Alabama forges ahead with research on benefits, costs of Medicaid expansion
Okay, so not only is Colorado so far behind Alabama in football that we barely play the same game, now it turns out we’re also behind the Sweet Home state in Medicaid research.
University of Alabama-Birmingham researchers have carefully tallied up how many people will join Medicaid under the proposed federal expansion, what it will cost Alabama to administer given the feds’ offer of a 100 percent underwriting, and what the state would get back in new tax money and economic development. That last part is innovative, acknowledging that a new influx of federal money will go to pay doctors, nurses, hospitals, clinics, supply companies, supply deliverers, even cafeteria workers who will sell more salads and burgers to paying patients.
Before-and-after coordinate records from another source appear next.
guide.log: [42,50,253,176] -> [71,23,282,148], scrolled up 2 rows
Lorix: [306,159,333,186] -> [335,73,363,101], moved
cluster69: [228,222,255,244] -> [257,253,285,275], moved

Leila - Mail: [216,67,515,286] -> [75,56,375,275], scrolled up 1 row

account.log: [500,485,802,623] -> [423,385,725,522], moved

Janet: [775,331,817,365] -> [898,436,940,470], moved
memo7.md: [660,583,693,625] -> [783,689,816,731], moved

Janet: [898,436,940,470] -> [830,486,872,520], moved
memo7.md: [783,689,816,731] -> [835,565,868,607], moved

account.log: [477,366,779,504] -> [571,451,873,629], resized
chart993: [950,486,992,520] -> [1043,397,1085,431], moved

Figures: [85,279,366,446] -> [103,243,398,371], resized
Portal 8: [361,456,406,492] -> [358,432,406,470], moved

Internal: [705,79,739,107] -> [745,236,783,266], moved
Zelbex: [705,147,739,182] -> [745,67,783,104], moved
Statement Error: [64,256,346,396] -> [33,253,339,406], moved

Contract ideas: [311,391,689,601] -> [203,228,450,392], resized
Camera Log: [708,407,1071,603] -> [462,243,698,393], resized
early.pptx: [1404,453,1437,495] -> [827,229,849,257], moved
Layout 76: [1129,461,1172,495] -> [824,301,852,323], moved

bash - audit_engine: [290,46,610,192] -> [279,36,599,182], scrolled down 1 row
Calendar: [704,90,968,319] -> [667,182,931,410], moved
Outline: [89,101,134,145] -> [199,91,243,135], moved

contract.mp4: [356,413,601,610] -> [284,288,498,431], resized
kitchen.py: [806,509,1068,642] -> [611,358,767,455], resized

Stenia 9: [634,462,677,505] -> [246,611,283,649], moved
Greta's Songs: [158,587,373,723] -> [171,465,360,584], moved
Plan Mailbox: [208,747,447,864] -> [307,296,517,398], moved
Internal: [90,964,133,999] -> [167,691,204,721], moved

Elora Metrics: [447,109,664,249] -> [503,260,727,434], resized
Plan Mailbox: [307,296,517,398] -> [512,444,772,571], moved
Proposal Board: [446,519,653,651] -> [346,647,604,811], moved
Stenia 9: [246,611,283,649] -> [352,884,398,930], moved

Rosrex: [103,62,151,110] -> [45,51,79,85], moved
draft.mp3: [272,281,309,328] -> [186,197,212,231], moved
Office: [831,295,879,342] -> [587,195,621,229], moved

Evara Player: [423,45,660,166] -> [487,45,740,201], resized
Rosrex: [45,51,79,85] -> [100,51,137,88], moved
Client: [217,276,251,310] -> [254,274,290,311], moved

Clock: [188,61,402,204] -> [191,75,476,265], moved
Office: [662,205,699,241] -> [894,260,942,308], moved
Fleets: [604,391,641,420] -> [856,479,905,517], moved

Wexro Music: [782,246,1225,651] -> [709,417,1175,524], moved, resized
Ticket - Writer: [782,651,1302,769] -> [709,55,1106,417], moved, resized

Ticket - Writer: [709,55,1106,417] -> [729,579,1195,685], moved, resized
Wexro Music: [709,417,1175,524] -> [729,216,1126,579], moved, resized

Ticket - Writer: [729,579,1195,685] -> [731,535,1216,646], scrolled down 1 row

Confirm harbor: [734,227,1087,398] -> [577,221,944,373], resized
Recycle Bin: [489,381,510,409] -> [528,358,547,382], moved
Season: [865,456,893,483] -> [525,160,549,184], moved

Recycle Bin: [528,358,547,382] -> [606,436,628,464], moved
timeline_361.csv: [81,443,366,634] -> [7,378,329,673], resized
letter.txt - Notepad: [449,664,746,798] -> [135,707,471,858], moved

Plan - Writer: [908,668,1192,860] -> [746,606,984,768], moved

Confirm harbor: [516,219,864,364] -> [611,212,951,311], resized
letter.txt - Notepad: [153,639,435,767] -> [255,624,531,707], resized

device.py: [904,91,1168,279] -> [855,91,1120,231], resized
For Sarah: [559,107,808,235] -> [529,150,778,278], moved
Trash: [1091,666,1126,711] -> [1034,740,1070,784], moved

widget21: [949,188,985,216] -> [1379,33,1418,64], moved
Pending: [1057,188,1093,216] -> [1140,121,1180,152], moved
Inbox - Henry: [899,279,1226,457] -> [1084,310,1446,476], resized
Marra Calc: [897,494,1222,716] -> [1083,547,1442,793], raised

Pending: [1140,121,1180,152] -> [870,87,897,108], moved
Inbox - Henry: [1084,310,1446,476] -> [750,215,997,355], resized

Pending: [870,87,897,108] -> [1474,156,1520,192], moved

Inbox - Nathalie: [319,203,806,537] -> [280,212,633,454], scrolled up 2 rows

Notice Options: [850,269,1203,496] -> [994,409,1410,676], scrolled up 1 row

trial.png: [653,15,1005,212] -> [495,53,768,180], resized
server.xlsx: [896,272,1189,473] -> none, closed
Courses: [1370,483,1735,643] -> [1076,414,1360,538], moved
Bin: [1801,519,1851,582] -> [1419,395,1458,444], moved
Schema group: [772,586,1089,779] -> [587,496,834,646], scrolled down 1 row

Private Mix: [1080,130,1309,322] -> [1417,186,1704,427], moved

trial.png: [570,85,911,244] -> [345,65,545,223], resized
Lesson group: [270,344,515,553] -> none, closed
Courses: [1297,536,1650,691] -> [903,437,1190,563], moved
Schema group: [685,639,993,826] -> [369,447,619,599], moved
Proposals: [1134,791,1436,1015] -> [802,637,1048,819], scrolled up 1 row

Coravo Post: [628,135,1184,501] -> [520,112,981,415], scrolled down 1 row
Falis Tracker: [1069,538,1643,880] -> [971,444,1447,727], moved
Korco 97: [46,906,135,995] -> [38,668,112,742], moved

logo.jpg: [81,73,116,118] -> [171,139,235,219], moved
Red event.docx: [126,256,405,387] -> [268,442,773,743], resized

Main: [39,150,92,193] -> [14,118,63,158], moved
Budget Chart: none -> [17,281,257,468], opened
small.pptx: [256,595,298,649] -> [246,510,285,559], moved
This is not to argue Colorado should slap together some partisan research claiming the expansion is brilliant. Remember that the federal money doesn’t come out of thin air — it comes out of taxes or debt that we all pay. And a story in our Business section today details some of the little-known tax increases and fees that were part of the Affordable Care Act’s self-financing scheme when it was passed in 2010.
But the Alabama study does show those numbers are available, and should be put out there so we can start arguing about it intelligently. Colorado officials disputed an earlier Kaiser Family Foundation study claiming to show the Medicaid expansion would cost Colorado $858 million in its own funds in the first 10 years of the program. The Hickenlooper administration, though, didn’t offer any alternative with any proof. So state health advocates are operating on just their say-so until the Medicaid division or some other government department comes up with some calculations.
So what did Alabama researchers find? They say a mid-level scenario of the numbers of Alabamans signing up for new Medicaid would generate $20 billion in economic activity for the state. While state costs would be minimal during the first three years when the feds pay 100 percent of new patient costs, the influx of money would generate $935 million in new state tax revenues.